--- Directions for this task ---
Give the listing again word for word. Leave every image out.

--- Source information ---
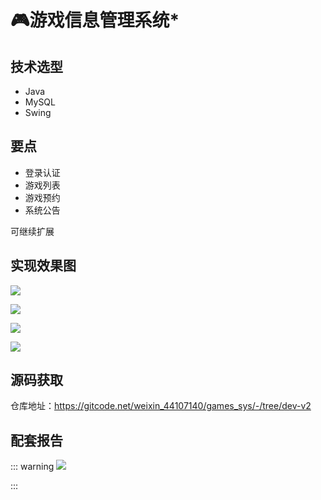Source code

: # 🎮游戏信息管理系统*

<MyGlobalComponent />


## 技术选型

- Java
- MySQL
- Swing

## 要点
- 登录认证
- 游戏列表
- 游戏预约
- 系统公告

可继续扩展

## 实现效果图

![](http://cdn.qiniu.liyansheng.top/img/0903e16096d640b5b497dedb241523d1.png)

![](http://cdn.qiniu.liyansheng.top/img/e184249f4f2b4442885a03b08a67d3b5.png)

![](http://cdn.qiniu.liyansheng.top/img/dfa7c9543100400f88101077522c0ae2.png)

![](http://cdn.qiniu.liyansheng.top/img/3c22442fcd084b51bf54d2f0b9da5b14.png)








## 源码获取
<PasswordProtected>

仓库地址：https://gitcode.net/weixin_44107140/games_sys/-/tree/dev-v2

</PasswordProtected>

## 配套报告

::: warning
![](http://cdn.qiniu.liyansheng.top/img/报告1111预览图.png)
<!-- ![](http://cdn.qiniu.liyansheng.top/img/Snipaste_2024-06-14_23-42-46.png) -->
:::

<PaymentButton :productId="136" :buttonText="'点我获取-报告'"/>

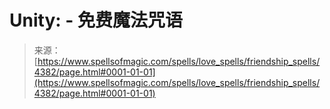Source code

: <!--yml

category: 未分类

date: 2024-06-12 18:38:05

-->

# Unity: - 免费魔法咒语

> 来源：[https://www.spellsofmagic.com/spells/love_spells/friendship_spells/4382/page.html#0001-01-01](https://www.spellsofmagic.com/spells/love_spells/friendship_spells/4382/page.html#0001-01-01)
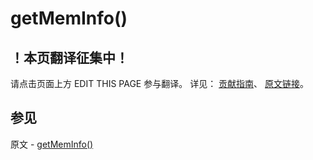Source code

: # getMemInfo()

## ！本页翻译征集中！

请点击页面上方 EDIT THIS PAGE 参与翻译。
详见：
[贡献指南]( https://github.com/JinMuInfo/MongoDB-Manual-zh/blob/master/CONTRIBUTING.md )、
[原文链接](  https://docs.mongodb.com/manual/reference/method/getMemInfo/  )。

## 参见

原文 - [getMemInfo()]( https://docs.mongodb.com/manual/reference/method/getMemInfo/ )

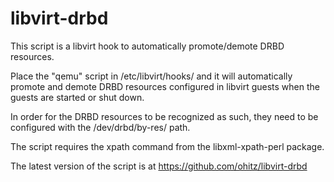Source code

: libvirt-drbd
============

This script is a libvirt hook to automatically promote/demote DRBD
resources.

Place the "qemu" script in /etc/libvirt/hooks/ and it will
automatically promote and demote DRBD resources configured in libvirt
guests when the guests are started or shut down.
 
In order for the DRBD resources to be recognized as such, they need to
be configured with the /dev/drbd/by-res/<name> path.
 
The script requires the xpath command from the libxml-xpath-perl
package.

The latest version of the script is at
https://github.com/ohitz/libvirt-drbd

--- The answer ---
Source code

: # 🎮游戏信息管理系统*

<MyGlobalComponent />


## 技术选型

- Java
- MySQL
- Swing

## 要点
- 登录认证
- 游戏列表
- 游戏预约
- 系统公告

可继续扩展

## 实现效果图

![](http://cdn.qiniu.liyansheng.top/img/0903e16096d640b5b497dedb241523d1.png)

![](http://cdn.qiniu.liyansheng.top/img/e184249f4f2b4442885a03b08a67d3b5.png)

![](http://cdn.qiniu.liyansheng.top/img/dfa7c9543100400f88101077522c0ae2.png)

![](http://cdn.qiniu.liyansheng.top/img/3c22442fcd084b51bf54d2f0b9da5b14.png)








## 源码获取
<PasswordProtected>

仓库地址：https://gitcode.net/weixin_44107140/games_sys/-/tree/dev-v2

</PasswordProtected>

## 配套报告

::: warning
![](http://cdn.qiniu.liyansheng.top/img/报告1111预览图.png)
<!-- ![](http://cdn.qiniu.liyansheng.top/img/Snipaste_2024-06-14_23-42-46.png) -->
:::

<PaymentButton :productId="136" :buttonText="'点我获取-报告'"/>

Source code

: <!--yml

category: 未分类

date: 2024-06-12 18:38:05

-->

# Unity: - 免费魔法咒语

> 来源：[https://www.spellsofmagic.com/spells/love_spells/friendship_spells/4382/page.html#0001-01-01](https://www.spellsofmagic.com/spells/love_spells/friendship_spells/4382/page.html#0001-01-01)
Source code

: # getMemInfo()

## ！本页翻译征集中！

请点击页面上方 EDIT THIS PAGE 参与翻译。
详见：
[贡献指南]( https://github.com/JinMuInfo/MongoDB-Manual-zh/blob/master/CONTRIBUTING.md )、
[原文链接](  https://docs.mongodb.com/manual/reference/method/getMemInfo/  )。

## 参见

原文 - [getMemInfo()]( https://docs.mongodb.com/manual/reference/method/getMemInfo/ )

Source code

: libvirt-drbd
============

This script is a libvirt hook to automatically promote/demote DRBD
resources.

Place the "qemu" script in /etc/libvirt/hooks/ and it will
automatically promote and demote DRBD resources configured in libvirt
guests when the guests are started or shut down.
 
In order for the DRBD resources to be recognized as such, they need to
be configured with the /dev/drbd/by-res/<name> path.
 
The script requires the xpath command from the libxml-xpath-perl
package.

The latest version of the script is at
https://github.com/ohitz/libvirt-drbd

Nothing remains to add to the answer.